练习任务 =>
[1] 在关于qk矩阵特征值计算的文本中，函数process_attention_head从args解包出哪些变量？请全部列出。
[2] 判断下列陈述是否与关于qk矩阵特征值计算的文本相符。每项回答“是”或“否”，并原样引用文本中起决定作用的文字。
(a) W_Q矩阵的行数为4096。
(b) 线程池的最大线程数设为4。
(c) 代码以论文《Attention is all you need》为基准。
[3] 请从关于qk矩阵特征值计算的文本最后一行之后接着写下去。

所给文本 =>
- - - - - - -

注意，在论文《Attention is all you need》中，$score = qk^T$的前提是$q_1 = x_1W_Q$,
而在论文《A Mathematical Framework for Transformer Circuits》中，$w_{QK}=W_Q^TW_K$是因为$k_i=W_Kx_i$
两篇论文的k,q,v矩阵互为转置关系，代码以后者为基准。
W_Q矩阵的行数为128（中间向量维度），列数为4096（hidden_size）

In [14]:
device = torch.device('cuda' if torch.cuda.is_available() else 'cpu')
device_cpu = torch.device('cpu')

In [12]:
device

device(type='cuda')

qk矩阵的特征值计算

In [16]:
import torch
import numpy as np
from concurrent.futures import ThreadPoolExecutor
# 导入clear_output
# from IPython.display import clear_output
# 定义处理函数
def process_attention_head(args):
    layer_idx, head_idx, q_matrixes, k_matrixes, attention_heads_list = args
    # 提取对应层和头的q和k矩阵
    q_matrix = q_matrixes[layer_idx, head_idx, :, :].reshape(128, 4096).to(device)
    k_matrix = k_matrixes[layer_idx, head_idx, :, :].reshape(128, 4096).to(device)

    # 计算q^Tk，注意这里的q和k都是已经reshape过的，所以需要转置k来进行矩阵乘法
    q_k_product = torch.matmul(q_matrix.t(), k_matrix)

    # 计算特征值和特征向量
    eigenvalues, eigenvectors = torch.linalg.eig(q_k_product)
    print(f'layer{layer_idx} head {head_idx} processed')
    attention_heads_list[head_idx] = {
        'eigenvalues': eigenvalues.to('cpu').detach().numpy(),
        'eigenvectors': eigenvectors.permute(1,0).to('cpu').detach().numpy()
    }
    return 

def run_qk(layer_idx,attention_heads_list_one_layer):
    count = 0
    # 创建 ThreadPoolExecutor，并指定线程数
    with ThreadPoolExecutor(max_workers=4) as executor:
        # 提交任务到线程池
        futures = []
        for head_idx in range(32):
            args = (layer_idx, head_idx, q_matrixes, k_matrixes, attention_heads_list_one_layer)
            future = executor.submit(process_attention_head, args)
            futures.append(future)
        
        # 等待所有任务完成
        for future in futures:
            future.result()

- - - - - - -

来源信息 =>

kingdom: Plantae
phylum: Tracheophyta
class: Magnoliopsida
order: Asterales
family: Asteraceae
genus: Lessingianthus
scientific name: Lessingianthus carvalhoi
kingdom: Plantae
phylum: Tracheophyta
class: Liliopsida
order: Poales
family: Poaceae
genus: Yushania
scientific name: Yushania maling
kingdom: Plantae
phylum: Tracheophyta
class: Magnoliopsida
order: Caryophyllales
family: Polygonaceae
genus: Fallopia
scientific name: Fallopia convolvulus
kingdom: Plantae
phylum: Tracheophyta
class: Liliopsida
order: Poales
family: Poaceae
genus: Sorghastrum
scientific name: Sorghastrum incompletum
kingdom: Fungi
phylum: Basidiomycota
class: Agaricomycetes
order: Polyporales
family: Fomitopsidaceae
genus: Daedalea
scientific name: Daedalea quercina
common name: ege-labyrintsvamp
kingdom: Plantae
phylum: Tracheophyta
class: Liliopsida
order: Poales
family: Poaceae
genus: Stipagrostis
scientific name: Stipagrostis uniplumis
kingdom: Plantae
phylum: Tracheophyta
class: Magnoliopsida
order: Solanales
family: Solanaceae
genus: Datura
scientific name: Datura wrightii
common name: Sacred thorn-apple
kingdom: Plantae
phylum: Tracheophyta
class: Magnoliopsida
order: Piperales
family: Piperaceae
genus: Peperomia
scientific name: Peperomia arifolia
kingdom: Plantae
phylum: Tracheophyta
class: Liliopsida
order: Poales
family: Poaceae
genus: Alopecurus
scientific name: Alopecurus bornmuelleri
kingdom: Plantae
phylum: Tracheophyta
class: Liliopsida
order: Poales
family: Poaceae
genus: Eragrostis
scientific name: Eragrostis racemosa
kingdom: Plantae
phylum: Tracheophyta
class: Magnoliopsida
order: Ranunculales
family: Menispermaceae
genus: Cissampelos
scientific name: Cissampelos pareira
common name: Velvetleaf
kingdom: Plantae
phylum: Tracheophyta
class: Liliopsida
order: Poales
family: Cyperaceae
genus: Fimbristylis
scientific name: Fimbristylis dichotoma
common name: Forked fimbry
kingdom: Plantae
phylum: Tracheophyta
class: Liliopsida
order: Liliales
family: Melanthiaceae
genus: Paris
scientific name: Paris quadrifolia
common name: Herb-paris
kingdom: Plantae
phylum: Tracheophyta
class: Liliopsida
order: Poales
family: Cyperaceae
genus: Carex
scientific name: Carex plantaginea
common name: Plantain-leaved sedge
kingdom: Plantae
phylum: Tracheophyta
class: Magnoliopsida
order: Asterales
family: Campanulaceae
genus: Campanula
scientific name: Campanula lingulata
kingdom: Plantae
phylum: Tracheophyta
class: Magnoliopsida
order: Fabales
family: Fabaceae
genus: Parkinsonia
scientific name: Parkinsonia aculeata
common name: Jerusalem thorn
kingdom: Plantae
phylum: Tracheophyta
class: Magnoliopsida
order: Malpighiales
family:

- - - - - - -

各题答案 =>
[1] layer_idx、head_idx、q_matrixes、k_matrixes、attention_heads_list

[2]
(a) 否：“W_Q矩阵的行数为128（中间向量维度），列数为4096（hidden_size）”
(b) 是：“ThreadPoolExecutor(max_workers=4)”
(c) 否：“两篇论文的k,q,v矩阵互为转置关系，代码以后者为基准。”

[3]
            count += 1
            # clear_output(wait=True)
            print(f"Processed {count} /1024 tasks")


# 在此之前需要定义q_matrixes, k_matrixes 和 device
# 构建32*32的列表，对应32层下的32个注意力头
for layer_idx in range(0,5):
    attention_heads_list = np.array([{} for _ in range(32)])
    run_qk(layer_idx, attention_heads_list)
    with open(f'datas/QK_datas/QK_arraylayer_{layer_idx}.npy', 'wb') as f:
        np.save(f, attention_heads_list)
    del attention_heads_list
    # attention_heads_list = np.array([[{} for _ in range(32)] for _ in range(32)])
# # 运行函数
# run_qk()
# # 保存array变量attention_heads_list到文件中
# with open('datas/QK_array.npy', 'wb') as f:
#     np.save(f, attention_heads_list)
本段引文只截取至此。